Sebuah Penerimaan [An Acceptance]

in #indonesia6 years ago (edited)

Hal yang paling penting untuk mengubah keadaan jadi lebih baik dan menyelesaikan kendala-kendala pengasuhan adalah sebuah penerimaan. Mungkin bukan hanya pada anak berkebutuhan khusus, namun secara keseluruhan. Kita sudah selesai dengan bab membanding-bandingkan, namun itu saja belum cukup. Tidak membandingkan antara satu anak dengan anak lainnya, harus dilanjutkan dengan penerimaan.

Acceptance-300x229.jpg
source

Abah Rama Royani, seorang pakar Talents Mapping dengan tools-nya www.temubakat.com selalu menegaskan “Setiap anak adalah limited edition selalu memiliki fitur uniknya sendiri, beramal dengan konfigurasi bakat yang dibawanya sejak lahir.” Bahkan dalam seminarnya, ia menuturkan bahwa kita semua adalah ABK atau berkebutuhan khusus. Sebagaimana sidik jari kita tak pernah ada yang sama, seperti itu pula kita membawa keunikan kita masing-masing.

Kembali pada topik penerimaan. Ketika pertama sekali sulung kami dikatakan berbeda oleh guru TK-nya saat ia berusia empat tahun. Beliau mendiagnosa bahwa Akib hiperaktif. Sekiranya beliau lebih santun menyampaikan, lalu berbicara ilmu yang evidence based dan aku lebih paham dan cukup ilmu tentang ABK saat itu, tentu Akib akan lebih cepat mendapatkan penerimaan yang benar.

Di mana saat itu yang kami tahu adalah Akib sangat normal, cerdas, lucu, dan menggemaskan, dengan perkembangan motorik halus dan kasar yang nyaris tanpa gangguan bahkan ia lebih cepat dibanding dengan anak seusianya. Hanya saja, rentang fokusnya amat pendek.

Well, aku merasakan bagaimana sulitnya menerima ketika ada yang mengatakan anak kita berbeda. Tapi jangan ujug-ujug menyangkal. Sangkalan itu bisa membuat anak kita patah hati berkeping-keping. Jadi, tekanlah ego sesaat dan mulailah menuju jalan pencarian petunjuk. Yup, aku sering menamakannya dengan hidayah juga. Ia harus dicari, dikejar, dan diburu. Ia tak serta merta hadir. Diawali dengan membuka diri dan mengakui, maka semua pintu-pintu ‘hidayah’ terbuka dan saat itulah kita memulai hidup baru.

Hilangkanunderestimate mengenai anak berkebutuhan khusus yang terlambat, terbelakang, atau memalukan. Malu lah pada diri sendiri mempunyai pikiran semacam itu. Sebab Tuhan sudah menciptakan manusia sebaik-baik bentuk. Mengucilkan sama artinya mengejek ciptaan Tuhan. Bukankah itu pertanda kerdilnya hati?

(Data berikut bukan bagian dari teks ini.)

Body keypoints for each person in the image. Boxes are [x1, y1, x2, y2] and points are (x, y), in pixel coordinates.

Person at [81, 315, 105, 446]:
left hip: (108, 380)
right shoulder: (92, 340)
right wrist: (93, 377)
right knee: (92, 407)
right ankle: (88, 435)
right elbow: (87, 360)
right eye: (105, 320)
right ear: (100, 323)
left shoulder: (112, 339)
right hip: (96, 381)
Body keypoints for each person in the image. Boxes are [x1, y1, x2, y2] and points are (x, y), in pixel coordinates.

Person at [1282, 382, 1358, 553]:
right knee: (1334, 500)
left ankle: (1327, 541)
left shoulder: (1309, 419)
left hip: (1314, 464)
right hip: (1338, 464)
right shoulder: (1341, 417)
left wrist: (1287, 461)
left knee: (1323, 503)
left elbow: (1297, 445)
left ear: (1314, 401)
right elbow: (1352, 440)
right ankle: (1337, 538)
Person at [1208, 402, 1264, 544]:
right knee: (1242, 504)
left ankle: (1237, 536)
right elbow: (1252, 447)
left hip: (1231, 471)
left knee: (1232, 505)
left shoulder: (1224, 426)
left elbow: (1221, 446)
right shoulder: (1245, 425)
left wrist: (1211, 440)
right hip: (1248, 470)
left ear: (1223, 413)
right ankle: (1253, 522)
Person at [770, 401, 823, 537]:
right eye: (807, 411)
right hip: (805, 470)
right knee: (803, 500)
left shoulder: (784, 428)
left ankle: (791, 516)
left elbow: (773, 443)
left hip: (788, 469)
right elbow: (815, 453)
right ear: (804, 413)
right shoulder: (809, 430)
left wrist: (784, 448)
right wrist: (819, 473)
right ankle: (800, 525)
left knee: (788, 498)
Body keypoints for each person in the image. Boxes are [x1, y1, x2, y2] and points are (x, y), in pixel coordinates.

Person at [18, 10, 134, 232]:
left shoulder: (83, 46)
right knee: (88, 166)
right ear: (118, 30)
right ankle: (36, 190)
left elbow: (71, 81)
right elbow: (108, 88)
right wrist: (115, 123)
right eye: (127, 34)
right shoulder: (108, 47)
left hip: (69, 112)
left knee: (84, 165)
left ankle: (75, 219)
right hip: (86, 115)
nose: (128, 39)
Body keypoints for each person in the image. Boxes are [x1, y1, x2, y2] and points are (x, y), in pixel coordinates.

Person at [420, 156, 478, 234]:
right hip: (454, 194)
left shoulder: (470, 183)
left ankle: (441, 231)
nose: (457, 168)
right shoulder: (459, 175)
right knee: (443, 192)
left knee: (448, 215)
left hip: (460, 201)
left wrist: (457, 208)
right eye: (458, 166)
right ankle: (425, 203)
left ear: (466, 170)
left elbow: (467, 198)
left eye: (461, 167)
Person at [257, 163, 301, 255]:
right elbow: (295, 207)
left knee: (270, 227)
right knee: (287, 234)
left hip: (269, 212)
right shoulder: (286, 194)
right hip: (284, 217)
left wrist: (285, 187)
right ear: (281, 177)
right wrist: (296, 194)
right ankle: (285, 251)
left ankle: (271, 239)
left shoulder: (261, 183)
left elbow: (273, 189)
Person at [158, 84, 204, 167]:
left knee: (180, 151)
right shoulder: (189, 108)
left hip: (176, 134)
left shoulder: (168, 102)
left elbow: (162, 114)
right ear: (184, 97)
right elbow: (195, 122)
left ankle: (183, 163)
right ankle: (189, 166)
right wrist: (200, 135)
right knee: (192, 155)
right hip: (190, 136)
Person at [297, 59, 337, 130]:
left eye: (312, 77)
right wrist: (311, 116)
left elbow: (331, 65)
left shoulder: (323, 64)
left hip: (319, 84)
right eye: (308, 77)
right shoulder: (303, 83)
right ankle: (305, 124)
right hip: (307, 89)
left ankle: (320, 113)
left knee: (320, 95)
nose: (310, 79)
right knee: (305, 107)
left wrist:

“Anak saya nggak apa-apa, dia hanya malas. Dia bisa semuanya.” Itupun pernah kunyatakan saat pertama sekali mendengar anak kami berbeda. Pertama sekali yang kulakukan saat mendengar apa yang dikataka gurunya, bahwa ia harus dibawa ke psikiater atau psikolog, dia tidak normal. Hal itu memang masih menusuk-nusuk hati hingga kini. Walau harus aku luruskan juga, bahwa gangguan belajar bukan gangguan jiwa. Anak sama sekali tidak perlu dibawa ke psikiater. Ingin bawa ke psikolog tak ada salahnya, namun itu sama sekali tak membantu jika orang tua tidak paham. Orang tua yang harus berusaha menemui ahli dan belajar.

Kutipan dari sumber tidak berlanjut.